**DESCRIPCIÓN DEL EJERCICIO:** Según el fragmento sobre el Espíritu, ¿para qué asciende el Hijo al Padre?
::: FRAGMENTO PARA LEER
Será este Espíritu el que acompañará en el discernimiento del pecado, la justicia y el juicio (cf. Jn 16, 8). El pecado porque señalará que lo bueno y lo perfecto está en Jesús, y que sólo en su seguimiento verdadero y real es posible hacer plena y santa la vida (cf. Jn 16, 9); la justicia porque el Hijo no vuelve al Padre para planear una venganza sobre los que lo asesinaron, sino que asciende para abarcar la Creación (cf. Jn 16, 10); y el juicio porque las fuerzas del mal han sido derrotadas en la Pascua, y el amor de Dios triunfó sobre cualquier forma de opresión (cf. Jn 16, 11).
::::::
::: INFORMACIÓN MOSTRADA
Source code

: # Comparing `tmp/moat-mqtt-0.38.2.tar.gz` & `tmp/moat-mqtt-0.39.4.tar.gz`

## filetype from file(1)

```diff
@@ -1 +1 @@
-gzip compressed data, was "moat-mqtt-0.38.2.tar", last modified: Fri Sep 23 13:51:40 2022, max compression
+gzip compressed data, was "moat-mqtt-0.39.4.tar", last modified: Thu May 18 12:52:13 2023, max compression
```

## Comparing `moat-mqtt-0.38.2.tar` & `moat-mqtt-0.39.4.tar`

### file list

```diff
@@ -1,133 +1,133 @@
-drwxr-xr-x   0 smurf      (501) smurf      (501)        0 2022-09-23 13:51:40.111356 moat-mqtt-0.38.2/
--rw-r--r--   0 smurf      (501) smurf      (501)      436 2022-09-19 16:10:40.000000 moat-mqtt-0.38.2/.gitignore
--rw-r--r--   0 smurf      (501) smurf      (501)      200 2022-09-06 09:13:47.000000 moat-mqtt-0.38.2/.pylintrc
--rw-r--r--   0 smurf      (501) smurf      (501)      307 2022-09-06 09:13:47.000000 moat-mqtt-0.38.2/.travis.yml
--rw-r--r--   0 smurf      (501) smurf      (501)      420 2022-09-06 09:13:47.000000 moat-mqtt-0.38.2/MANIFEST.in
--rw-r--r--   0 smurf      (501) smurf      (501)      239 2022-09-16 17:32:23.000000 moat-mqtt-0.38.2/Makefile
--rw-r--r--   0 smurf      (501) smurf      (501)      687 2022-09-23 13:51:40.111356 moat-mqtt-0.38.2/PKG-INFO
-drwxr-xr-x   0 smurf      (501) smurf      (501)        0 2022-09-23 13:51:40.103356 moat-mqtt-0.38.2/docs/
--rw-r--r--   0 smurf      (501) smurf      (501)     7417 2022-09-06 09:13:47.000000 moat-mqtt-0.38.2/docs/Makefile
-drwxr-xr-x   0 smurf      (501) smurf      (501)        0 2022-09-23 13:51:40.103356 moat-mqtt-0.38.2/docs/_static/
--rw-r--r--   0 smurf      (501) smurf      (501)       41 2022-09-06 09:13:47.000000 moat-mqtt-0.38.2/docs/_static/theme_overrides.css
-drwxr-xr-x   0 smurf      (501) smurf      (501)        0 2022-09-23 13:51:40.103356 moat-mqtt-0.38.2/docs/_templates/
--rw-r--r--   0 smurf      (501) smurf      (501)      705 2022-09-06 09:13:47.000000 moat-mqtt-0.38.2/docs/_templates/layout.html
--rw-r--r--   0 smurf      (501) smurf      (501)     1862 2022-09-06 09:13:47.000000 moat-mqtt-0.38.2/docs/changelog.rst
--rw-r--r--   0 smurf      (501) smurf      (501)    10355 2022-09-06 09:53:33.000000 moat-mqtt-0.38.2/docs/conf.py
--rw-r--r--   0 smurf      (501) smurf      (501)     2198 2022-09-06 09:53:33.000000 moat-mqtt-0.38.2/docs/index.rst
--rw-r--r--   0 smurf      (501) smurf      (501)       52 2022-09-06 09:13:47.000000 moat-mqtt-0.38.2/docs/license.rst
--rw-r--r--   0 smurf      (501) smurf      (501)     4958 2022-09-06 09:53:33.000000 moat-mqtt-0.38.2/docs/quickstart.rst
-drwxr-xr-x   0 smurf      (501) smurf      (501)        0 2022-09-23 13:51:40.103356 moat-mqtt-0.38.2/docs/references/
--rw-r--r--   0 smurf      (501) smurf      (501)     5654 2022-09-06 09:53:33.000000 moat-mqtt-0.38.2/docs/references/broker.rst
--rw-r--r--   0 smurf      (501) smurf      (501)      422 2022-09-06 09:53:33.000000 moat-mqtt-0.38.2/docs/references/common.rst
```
::::::
**SOLUCIÓN DE LA TAREA:** Para abarcar la Creación, no para planear una venganza sobre los que lo asesinaron.